The initial feeling was, “Of course this should be a film!” but then when I started to think about who should be interviewed for this film I began to hesitate. When I’m developing a concept I intrinsically put myself on set, in the producer/director’s seat and in the vicinity of the action. This very thought meant that I would be in the same room with a person I had been creatively in awe of for most of my life. That’s when the doubts began to creep in.
The challenge with these doubts were that there is no way to tell this story without sitting across from all of the things that intimidate me. Over the last 18 months and through the prodding of mentors, peers and collaborators I kept coming back to my notes and drafts. I wrote my dream. I didn’t pull any punches. I finally went with the thought that the worst they can do is tell me no – but if they told me yes…
The mere act of doing the work to define the random rumblings in my head have made this real. Yesterday I sent off a proposal to two trusted colleagues who are attached to this project and then sat in a puddle of vulnerability as I waited for them to get back to me. That act of being vulnerable is why I’ve failed before. It’s why I waited a year to respond to someone who graciously offered to get me an audition with a friend of his in Hollywood.
It’s all fear. As much as I tell my little girl that feelings can’t hurt you, I find myself being paralyzed by my fear. After coming clean to my friend about why I ignored his email and promising myself to do better, I realize that I can be scared and still take action. The fear paralysis is what will kill my creative expression and ultimately my happiness. Today I am relieved and happy that I was able to wrestle the random ramblings in my head onto a 2-1/2 page proposal. This is always the first step in my process and so often the hardest.

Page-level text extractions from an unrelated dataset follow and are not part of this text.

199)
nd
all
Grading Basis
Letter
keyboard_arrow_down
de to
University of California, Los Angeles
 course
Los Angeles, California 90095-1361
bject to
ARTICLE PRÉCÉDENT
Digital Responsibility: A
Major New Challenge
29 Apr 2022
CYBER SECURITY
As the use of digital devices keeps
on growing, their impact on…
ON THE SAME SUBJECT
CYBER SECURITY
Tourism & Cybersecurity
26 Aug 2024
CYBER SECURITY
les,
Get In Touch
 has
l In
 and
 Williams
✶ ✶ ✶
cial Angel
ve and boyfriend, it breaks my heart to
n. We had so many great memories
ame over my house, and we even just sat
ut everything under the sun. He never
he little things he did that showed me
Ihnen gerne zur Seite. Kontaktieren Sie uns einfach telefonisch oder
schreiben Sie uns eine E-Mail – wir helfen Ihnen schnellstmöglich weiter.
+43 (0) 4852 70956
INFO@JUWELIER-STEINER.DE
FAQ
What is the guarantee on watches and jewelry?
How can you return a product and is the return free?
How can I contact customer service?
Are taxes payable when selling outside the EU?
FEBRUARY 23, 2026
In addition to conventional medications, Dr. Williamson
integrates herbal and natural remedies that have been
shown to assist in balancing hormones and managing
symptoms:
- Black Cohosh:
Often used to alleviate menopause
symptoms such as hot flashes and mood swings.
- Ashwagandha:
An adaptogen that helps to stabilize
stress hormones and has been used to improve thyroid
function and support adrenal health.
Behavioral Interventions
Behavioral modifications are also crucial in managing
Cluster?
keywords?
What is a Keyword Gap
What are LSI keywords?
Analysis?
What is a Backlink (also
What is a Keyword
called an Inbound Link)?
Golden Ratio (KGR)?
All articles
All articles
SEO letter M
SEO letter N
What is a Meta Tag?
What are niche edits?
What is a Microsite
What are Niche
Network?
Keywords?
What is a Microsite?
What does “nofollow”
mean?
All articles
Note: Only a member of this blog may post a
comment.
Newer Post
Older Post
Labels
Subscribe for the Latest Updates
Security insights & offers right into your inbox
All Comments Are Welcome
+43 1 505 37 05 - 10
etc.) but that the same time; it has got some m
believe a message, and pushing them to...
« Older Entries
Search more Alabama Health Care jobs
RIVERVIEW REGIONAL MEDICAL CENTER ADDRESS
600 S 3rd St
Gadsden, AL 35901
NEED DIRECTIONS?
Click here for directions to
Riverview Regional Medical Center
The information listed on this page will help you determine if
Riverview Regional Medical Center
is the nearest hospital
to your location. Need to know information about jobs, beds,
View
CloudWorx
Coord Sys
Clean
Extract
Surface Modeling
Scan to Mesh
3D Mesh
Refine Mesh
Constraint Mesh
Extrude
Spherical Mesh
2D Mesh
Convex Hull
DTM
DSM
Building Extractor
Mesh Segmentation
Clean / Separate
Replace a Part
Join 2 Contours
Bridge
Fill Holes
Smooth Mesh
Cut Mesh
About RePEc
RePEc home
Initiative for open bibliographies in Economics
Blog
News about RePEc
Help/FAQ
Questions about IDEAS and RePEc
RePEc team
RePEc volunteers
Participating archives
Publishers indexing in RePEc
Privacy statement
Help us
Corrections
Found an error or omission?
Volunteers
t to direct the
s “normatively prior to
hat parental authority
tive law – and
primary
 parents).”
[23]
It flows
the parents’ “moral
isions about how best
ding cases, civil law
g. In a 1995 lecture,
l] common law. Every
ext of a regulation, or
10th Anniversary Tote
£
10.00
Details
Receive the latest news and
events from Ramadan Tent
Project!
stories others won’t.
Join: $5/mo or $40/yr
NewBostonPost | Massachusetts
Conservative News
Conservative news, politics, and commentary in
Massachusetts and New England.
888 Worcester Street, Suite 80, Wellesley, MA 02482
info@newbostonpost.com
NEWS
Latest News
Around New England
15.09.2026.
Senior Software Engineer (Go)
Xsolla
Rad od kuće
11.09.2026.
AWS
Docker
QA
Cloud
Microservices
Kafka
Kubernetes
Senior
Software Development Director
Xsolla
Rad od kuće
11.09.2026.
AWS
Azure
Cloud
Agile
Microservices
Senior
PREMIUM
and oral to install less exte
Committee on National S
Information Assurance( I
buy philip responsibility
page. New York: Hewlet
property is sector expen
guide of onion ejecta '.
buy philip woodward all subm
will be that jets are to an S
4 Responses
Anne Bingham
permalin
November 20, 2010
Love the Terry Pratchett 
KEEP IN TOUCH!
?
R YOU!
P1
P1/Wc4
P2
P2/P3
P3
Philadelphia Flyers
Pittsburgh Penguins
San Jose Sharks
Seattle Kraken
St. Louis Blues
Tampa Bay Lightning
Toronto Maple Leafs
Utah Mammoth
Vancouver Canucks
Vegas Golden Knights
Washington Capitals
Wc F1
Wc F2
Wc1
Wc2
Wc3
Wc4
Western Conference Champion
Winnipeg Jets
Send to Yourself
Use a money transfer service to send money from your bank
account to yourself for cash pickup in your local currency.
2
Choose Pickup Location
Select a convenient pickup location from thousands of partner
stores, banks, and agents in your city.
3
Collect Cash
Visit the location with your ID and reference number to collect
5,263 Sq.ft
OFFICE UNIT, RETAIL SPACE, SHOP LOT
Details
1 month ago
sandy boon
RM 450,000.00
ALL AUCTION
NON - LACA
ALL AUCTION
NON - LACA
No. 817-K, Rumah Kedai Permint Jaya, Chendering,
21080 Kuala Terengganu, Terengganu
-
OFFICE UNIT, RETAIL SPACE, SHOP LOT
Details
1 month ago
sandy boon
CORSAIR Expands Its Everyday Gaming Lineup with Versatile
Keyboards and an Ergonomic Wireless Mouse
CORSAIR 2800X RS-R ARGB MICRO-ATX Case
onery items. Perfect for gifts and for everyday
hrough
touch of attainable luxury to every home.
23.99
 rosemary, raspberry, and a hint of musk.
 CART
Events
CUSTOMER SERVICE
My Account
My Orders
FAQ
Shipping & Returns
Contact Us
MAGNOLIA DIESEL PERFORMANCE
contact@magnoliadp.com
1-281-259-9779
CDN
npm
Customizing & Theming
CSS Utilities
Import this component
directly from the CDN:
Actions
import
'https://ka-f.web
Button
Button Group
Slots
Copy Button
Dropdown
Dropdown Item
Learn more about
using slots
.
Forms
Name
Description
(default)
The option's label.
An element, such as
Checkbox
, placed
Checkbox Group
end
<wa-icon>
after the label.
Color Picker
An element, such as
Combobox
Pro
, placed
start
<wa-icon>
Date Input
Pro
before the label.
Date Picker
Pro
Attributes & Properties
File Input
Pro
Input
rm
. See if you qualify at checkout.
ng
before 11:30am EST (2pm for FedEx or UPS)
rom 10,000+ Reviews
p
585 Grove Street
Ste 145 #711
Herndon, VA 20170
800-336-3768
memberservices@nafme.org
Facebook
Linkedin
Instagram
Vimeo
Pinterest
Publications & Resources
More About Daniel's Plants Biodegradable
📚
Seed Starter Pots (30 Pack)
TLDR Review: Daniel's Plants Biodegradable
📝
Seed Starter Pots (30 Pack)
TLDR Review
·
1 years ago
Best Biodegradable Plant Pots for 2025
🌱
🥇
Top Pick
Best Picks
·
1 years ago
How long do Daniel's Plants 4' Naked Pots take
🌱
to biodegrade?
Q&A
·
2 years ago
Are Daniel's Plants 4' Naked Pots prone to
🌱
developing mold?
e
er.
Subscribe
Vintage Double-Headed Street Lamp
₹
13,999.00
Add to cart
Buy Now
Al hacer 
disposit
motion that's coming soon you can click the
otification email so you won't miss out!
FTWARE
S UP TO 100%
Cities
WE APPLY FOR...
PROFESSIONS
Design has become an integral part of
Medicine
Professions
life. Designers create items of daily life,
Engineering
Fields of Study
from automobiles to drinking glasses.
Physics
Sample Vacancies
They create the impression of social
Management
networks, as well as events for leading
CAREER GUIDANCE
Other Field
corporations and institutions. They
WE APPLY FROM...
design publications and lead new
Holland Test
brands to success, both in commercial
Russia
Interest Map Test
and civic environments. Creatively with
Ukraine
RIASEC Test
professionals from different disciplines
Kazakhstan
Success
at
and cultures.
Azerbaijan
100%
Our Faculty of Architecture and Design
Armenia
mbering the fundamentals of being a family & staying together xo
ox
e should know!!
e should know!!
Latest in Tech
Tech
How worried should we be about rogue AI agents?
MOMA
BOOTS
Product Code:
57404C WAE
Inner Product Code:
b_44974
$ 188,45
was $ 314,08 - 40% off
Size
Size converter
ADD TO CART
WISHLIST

As I remember my late aunt and celebrate her life this weekend, I’ll take with me some of her fearlessness and ingenuity and do my best to incorporate that into my creative practice. No matter what happens beyond this point with this project, my artistic voice will never be heard if I hide in the shadows. Future possibilities exist because I stepped into the light. I invite you to step out of your shadows and join me in the light…even if just for a moment.